- The Washington Times - Tuesday, November 22, 2011

ANALYSIS/OPINION:

A fixture on Syracuse’s bench for 36 years, Bernie Fine will be absent again Wednesday night when the men’s basketball team plays its second game since he was placed on administrative leave for sexual abuse allegations.

Following so quickly on the heels of Penn State’s scandal, the Syracuse case has upped the levels of indignation everywhere.

Penn State fans are resentful because Syracuse escaped the broad-brush tarnish that’s been applied to their school. Syracuse fans are angry that the two schools have been lumped together at all on such a despicable topic.

Child advocates are furious with Syracuse coach Jim Boeheim for declaring that Fine’s accusers are lying and merely looking for a financial reward. Journalists are upset with ESPN for airing such a damaging story without more corroborating evidence.

And, I suppose, Jerry Sandusky has supporters who are mad that he’s already been convicted in the court of public opinion, while commentators are warning against a rush to judgment on Fine.

The two cases don’t demand identical treatment because the circumstances are totally different, namely the 23-page indictment and criminal charges against Sandusky and two former Penn State officials. The grand jury heard from witnesses and victims who described Sandusky’s alleged offenses and multiple accusers have come forward in the aftermath.

Conversely, Bobby Davis had been Fine’s lone accuser in allegations that date to 2002 — charges that were investigated at various points by the police, the Post-Standard newspaper, ESPN and the university itself.
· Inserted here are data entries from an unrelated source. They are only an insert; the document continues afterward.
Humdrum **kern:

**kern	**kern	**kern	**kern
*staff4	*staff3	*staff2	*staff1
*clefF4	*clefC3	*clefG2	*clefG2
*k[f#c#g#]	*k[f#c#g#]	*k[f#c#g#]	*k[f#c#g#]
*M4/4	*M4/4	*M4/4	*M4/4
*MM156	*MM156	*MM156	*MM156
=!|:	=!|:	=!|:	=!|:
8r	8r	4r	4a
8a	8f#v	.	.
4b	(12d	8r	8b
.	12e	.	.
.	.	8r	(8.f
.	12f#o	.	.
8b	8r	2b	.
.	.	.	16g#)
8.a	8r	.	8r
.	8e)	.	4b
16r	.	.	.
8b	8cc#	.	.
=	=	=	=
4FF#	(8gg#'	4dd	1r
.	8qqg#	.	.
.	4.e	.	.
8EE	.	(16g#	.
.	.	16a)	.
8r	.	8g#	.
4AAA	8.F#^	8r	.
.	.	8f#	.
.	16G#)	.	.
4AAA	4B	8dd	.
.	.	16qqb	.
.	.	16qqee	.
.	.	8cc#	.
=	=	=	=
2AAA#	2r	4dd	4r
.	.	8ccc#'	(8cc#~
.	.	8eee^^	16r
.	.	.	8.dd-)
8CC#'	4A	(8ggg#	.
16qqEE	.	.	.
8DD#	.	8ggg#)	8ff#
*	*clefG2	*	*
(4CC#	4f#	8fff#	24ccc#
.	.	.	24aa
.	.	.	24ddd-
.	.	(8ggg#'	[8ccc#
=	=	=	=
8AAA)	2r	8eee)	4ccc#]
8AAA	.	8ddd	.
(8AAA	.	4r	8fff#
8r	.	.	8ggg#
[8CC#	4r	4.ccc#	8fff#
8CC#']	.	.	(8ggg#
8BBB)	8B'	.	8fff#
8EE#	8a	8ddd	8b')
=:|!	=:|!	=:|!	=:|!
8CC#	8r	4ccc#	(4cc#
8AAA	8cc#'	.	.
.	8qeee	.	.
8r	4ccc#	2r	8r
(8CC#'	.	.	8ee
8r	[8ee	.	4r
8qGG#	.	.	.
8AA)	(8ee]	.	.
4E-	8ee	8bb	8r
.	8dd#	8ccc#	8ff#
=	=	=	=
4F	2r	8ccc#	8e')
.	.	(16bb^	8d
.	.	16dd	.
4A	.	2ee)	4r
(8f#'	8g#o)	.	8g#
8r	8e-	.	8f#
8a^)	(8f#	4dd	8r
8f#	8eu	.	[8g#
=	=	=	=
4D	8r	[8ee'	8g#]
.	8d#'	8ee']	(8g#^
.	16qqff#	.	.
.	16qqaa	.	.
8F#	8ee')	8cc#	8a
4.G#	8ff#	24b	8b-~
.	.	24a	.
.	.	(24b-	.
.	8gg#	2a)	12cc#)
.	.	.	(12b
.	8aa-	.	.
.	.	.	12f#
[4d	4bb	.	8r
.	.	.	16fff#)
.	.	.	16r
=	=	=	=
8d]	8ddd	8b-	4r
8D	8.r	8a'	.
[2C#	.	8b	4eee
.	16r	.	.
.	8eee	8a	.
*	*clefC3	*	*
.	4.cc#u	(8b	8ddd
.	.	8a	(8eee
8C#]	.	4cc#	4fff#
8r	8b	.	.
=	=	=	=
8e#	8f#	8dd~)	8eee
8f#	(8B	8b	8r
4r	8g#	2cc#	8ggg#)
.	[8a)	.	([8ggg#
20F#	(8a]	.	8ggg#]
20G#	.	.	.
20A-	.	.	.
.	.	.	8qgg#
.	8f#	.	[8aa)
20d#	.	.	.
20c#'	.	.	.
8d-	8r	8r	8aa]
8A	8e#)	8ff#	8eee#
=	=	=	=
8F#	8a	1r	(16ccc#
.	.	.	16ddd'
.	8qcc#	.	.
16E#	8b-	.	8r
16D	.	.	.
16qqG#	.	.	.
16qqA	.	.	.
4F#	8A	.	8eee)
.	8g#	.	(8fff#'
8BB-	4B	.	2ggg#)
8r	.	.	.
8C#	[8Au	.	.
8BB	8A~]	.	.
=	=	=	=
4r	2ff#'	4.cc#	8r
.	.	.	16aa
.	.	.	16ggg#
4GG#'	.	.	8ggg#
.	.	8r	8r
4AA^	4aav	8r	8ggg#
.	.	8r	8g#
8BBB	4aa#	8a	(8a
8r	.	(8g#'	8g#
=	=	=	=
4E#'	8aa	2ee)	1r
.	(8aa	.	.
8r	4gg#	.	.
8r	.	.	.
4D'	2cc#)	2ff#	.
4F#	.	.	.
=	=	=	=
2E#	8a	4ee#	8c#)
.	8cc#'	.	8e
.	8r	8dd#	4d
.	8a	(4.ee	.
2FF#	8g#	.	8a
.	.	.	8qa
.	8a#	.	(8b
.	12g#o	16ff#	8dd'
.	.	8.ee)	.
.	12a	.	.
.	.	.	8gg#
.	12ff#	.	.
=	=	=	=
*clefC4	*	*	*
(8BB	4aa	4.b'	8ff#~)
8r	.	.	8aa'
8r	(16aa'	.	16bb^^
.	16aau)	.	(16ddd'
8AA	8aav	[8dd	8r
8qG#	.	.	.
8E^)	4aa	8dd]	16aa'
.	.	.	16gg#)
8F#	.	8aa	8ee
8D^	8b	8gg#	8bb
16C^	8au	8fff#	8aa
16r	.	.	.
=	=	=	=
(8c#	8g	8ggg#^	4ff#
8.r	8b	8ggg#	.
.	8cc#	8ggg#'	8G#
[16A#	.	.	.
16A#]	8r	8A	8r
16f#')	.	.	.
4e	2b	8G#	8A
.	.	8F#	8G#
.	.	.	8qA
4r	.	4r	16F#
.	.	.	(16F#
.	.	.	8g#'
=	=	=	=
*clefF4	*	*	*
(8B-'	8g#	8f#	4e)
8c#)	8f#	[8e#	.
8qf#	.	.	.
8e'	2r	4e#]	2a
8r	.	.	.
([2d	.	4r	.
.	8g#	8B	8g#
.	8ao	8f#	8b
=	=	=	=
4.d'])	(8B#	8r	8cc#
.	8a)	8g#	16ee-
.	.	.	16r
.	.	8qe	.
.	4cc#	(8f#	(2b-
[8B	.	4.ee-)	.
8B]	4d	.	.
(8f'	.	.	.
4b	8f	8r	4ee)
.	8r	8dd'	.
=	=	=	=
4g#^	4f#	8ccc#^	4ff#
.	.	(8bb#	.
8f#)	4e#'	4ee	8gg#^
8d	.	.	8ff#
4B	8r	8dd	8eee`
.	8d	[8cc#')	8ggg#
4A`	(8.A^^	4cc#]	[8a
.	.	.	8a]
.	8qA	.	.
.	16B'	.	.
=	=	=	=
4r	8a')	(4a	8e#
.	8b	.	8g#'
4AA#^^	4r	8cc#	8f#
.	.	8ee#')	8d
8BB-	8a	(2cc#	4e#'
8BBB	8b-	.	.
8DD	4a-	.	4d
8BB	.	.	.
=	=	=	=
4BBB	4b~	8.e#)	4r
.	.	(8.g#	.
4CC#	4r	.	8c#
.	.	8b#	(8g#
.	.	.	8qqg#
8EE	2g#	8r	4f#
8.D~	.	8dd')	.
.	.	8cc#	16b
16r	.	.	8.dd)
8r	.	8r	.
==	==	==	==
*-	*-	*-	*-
None of the sources Davis said would back him up did so, and nothing ever came of his assertions … until his stepbrother, Michael Lang, claimed last week that Fine abused him, too.

Despite the stark differences between the stories, there are disturbing similarities as well.

One is Boeheim’s swift and unequivocal defense of Fine, reminiscent of now-former Penn State president Graham Spanier’s “unconditional support” of two officials who apparently oversaw a cover-up. Another is the incredible, powerful sway that football and basketball have over Penn State and Syracuse, respectively. And a third is the peculiar affinity that Sandusky and Fine have for fatherless, adolescent boys.

I’m the first to admit that the absence of strong, male role models is problematic for children who live under rough socioeconomic conditions. Thank goodness for organizations such as Big Brothers, fraternities and church groups (I’ve worked through all) that try to fill the void with mentoring programs.

There’s no doubt that thousands of children have benefited from committed volunteers expending time, energy and effort for a worthy cause.

There’s also no doubt that some adults with an outsized interest in children not their own have nefarious intentions.

Lavishing youngsters with gifts and trips and insider access to big-time athletic events could be perfectly innocent. But adults who do that shouldn’t be offended when they come under scrutiny; they should insist on close inspection to help root out evildoers.

We can’t determine who they are by looking at them. And no matter how well you (think you) know someone, there’s no telling what goes on behind closed doors.